Source: Notion | Last edited: 2025-06-04 | ID: 2082d2dc-3ef...


  1. Maintainability and Currency
  • Use only well‐maintained, off‐the‐shelf packages that have been actively maintained over the last six months and are not going out of fashion.
  • Prefer community‐vetted libraries over custom implementations whenever possible.
  1. Simplicity (Occam’s Razor)
  • If two solutions deliver equivalent functionality, choose the simpler one.
  • Avoid unnecessary layers of abstraction or complexity.
  1. Replaceability (Liskov Substitution)
  • Any component you select should be replaceable by another implementation of the same abstraction without breaking correctness.
  • Design interfaces so that swapping one library or module for another does not require major rewrites.
  1. No Hard-Coded Constants
  • All numeric parameters (thresholds, epsilons, etc.) must be configurable or derived at runtime (e.g., via machine epsilon, rolling statistics, or other data‐driven methods).
  • For division‐by‐zero scenarios, use a community‐vetted “safe_divide” routine or compute any regularizer dynamically—never embed a literal constant in code.
  • Feature engineering must focus on financial time series forecasting for directional trading.
  • Solutions must maximize:
    1. Gradient Informativeness
    2. Surrogate Fidelity
    3. Extrapolative Reliability If a candidate solution fails to meet these requirements, move down the hierarchy.

Hierarchy of Solutions (Highest to Lowest Rung)

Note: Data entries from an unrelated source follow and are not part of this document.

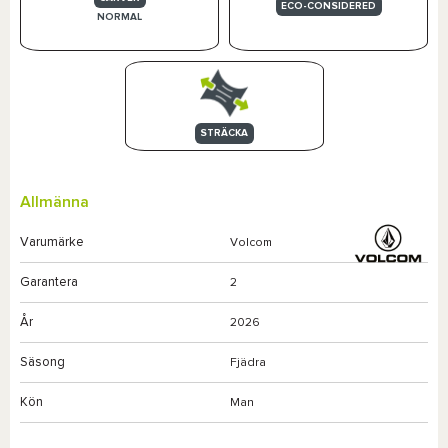
ECO-CONSIDERED
NORMAL
STRÄCKA
Allmänna
Varumärke
Volcom
Garantera
2
År
2026
Säsong
Fjädra
Kön
Man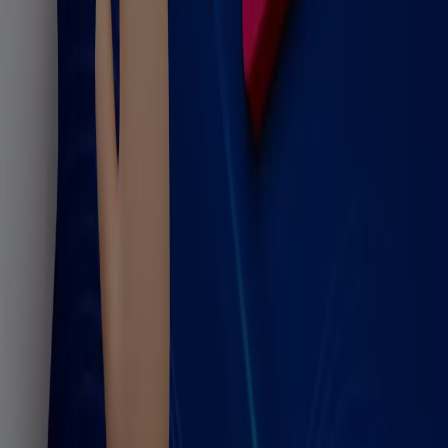
Tiendeo forma parte de Shopfully, la empresa
tecnológica que está reinventando las compras locales
en todo el mundo.
Tiendeo
¿Qué hacemos?
Soluciones para empresas
Noticias y prensa
Trabaja con nosotros
Contáctanos
Contacto comercial y de marketing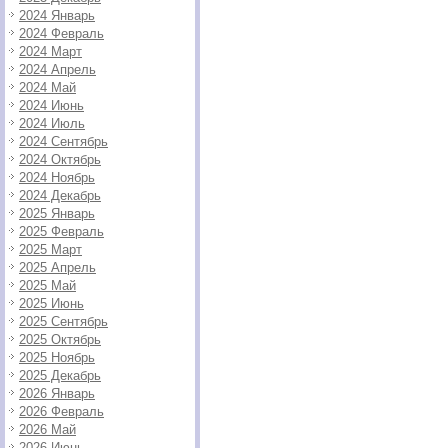
2024 Январь
2024 Февраль
2024 Март
2024 Апрель
2024 Май
2024 Июнь
2024 Июль
2024 Сентябрь
2024 Октябрь
2024 Ноябрь
2024 Декабрь
2025 Январь
2025 Февраль
2025 Март
2025 Апрель
2025 Май
2025 Июнь
2025 Сентябрь
2025 Октябрь
2025 Ноябрь
2025 Декабрь
2026 Январь
2026 Февраль
2026 Май
2026 Июнь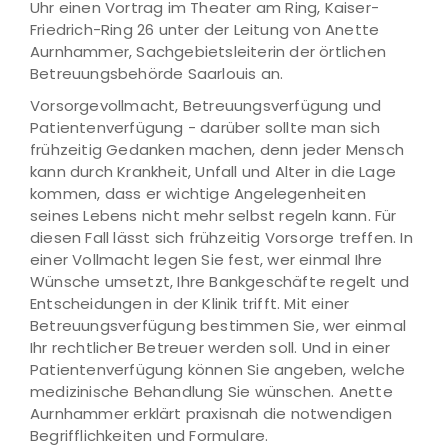
Uhr einen Vortrag im Theater am Ring, Kaiser-
Friedrich-Ring 26 unter der Leitung von Anette
Aurnhammer, Sachgebietsleiterin der örtlichen
Betreuungsbehörde Saarlouis an.
Vorsorgevollmacht, Betreuungsverfügung und
Patientenverfügung - darüber sollte man sich
frühzeitig Gedanken machen, denn jeder Mensch
kann durch Krankheit, Unfall und Alter in die Lage
kommen, dass er wichtige Angelegenheiten
seines Lebens nicht mehr selbst regeln kann. Für
diesen Fall lässt sich frühzeitig Vorsorge treffen. In
einer Vollmacht legen Sie fest, wer einmal Ihre
Wünsche umsetzt, Ihre Bankgeschäfte regelt und
Entscheidungen in der Klinik trifft. Mit einer
Betreuungsverfügung bestimmen Sie, wer einmal
Ihr rechtlicher Betreuer werden soll. Und in einer
Patientenverfügung können Sie angeben, welche
medizinische Behandlung Sie wünschen. Anette
Aurnhammer erklärt praxisnah die notwendigen
Begrifflichkeiten und Formulare.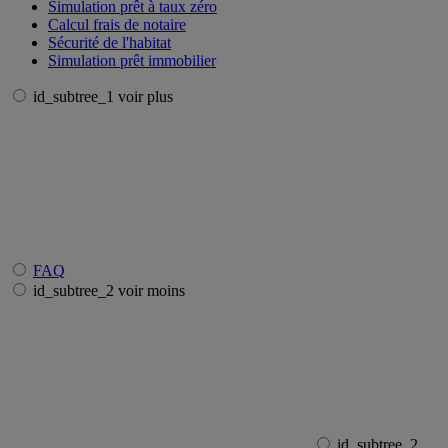
Simulation prêt à taux zéro
Calcul frais de notaire
Sécurité de l'habitat
Simulation prêt immobilier
id_subtree_1 voir plus
FAQ
id_subtree_2 voir moins
id_subtree_2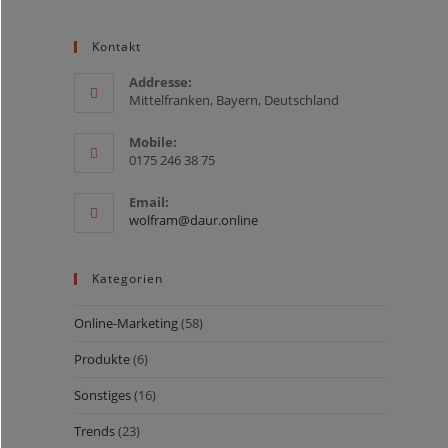
Kontakt
Addresse:
Mittelfranken, Bayern, Deutschland
Mobile:
0175 246 38 75
Email:
Opens
wolfram@daur.online
in
your
application
Kategorien
Online-Marketing
(58)
Produkte
(6)
Sonstiges
(16)
Trends
(23)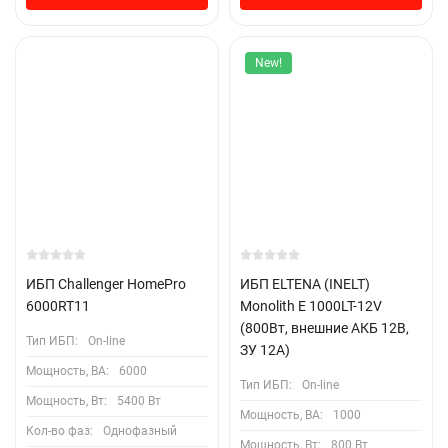
New!
ИБП Challenger HomePro
ИБП ELTENA (INELT)
6000RT11
Monolith E 1000LT-12V
(800Вт, внешние АКБ 12В,
Тип ИБП:
On-line
ЗУ 12А)
Мощность, ВА:
6000
Тип ИБП:
On-line
Мощность, Вт:
5400 Вт
Мощность, ВА:
1000
Кол-во фаз:
Однофазный
Мощность, Вт:
800 Вт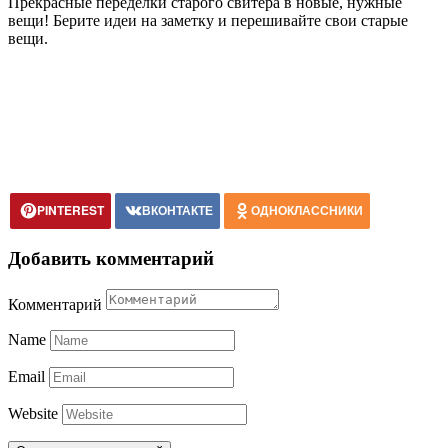
Прекрасные переделки старого свитера в новые, нужные
вещи! Берите идеи на заметку и перешивайте свои старые
вещи.
PINTEREST
ВКОНТАКТЕ
ОДНОКЛАССНИКИ
Добавить комментарий
Комментарий
Name
Email
Website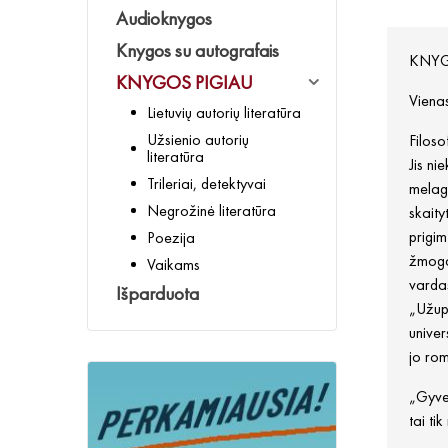
Audioknygos
Knygos su autografais
KNYGO
KNYGOS PIGIAU
Vienas
Lietuvių autorių literatūra
Užsienio autorių
Filoso
literatūra
Jis ni
Trileriai, detektyvai
melagi
Negrožinė literatūra
skaity
prigim
Poezija
žmogau
Vaikams
vardas
Išparduota
„Užupi
univer
jo rom
„Gyven
tai ti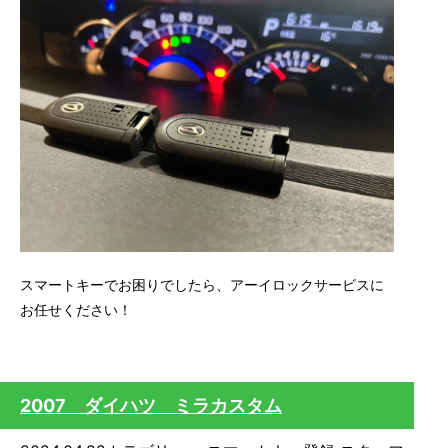
スマートキーでお困りでしたら、アーイロックサービスに
お任せください！
2007 ダイハツ ミラカスタム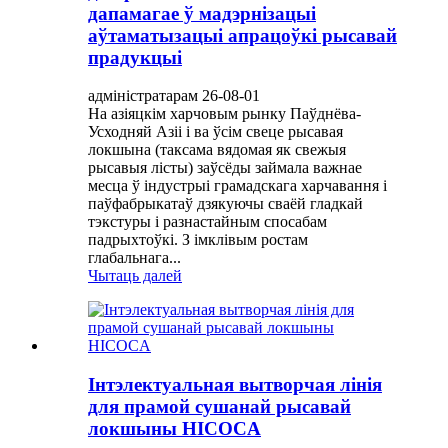
дапамагае ў мадэрнізацыі
аўтаматызацыі апрацоўкі рысавай
прадукцыі
адміністратарам 26-08-01
На азіяцкім харчовым рынку Паўднёва-
Усходняй Азіі і ва ўсім свеце рысавая
локшына (таксама вядомая як свежыя
рысавыя лісты) заўсёды займала важнае
месца ў індустрыі грамадскага харчавання і
паўфабрыкатаў дзякуючы сваёй гладкай
тэкстуры і разнастайным спосабам
падрыхтоўкі. З імклівым ростам
глабальнага...
Чытаць далей
Інтэлектуальная вытворчая лінія
для прамой сушанай рысавай
локшыны HICOCA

Section titled “Hierarchy of Solutions (Highest to Lowest Rung)”
  1. Turnkey/Off-the-Shelf (SOTA Pre-Packaged)
  • Only consider packages that:
    • Are widely adopted in the community.
    • Have had commits, releases, or active issue‐tracking activity within the last six months.
    • Show evidence of ongoing support and maintenance.
  1. Out-of-the-Box (SOTA Defaults)
  • Use default configurations of well‐known libraries when they satisfy core requirements without modification.
  1. Plug-and-Play Components (SOTA Modules)
  • Integrate individual modules (e.g., a feature‐extraction library) that can be composed into a pipeline.
  1. Template/Framework (SOTA Skeletons)
  • Leverage boilerplate or skeleton projects that provide a starting point, customizing only as needed.
  1. Configurable/Semi-Custom (Adaptive SOTA Frameworks)
  • Use frameworks that allow parameterization or light customization at runtime.
  1. Custom/Bespoke (Research-Grade SOTA)
  • Only if none of the above options meet requirements, develop a fully custom implementation following best practices.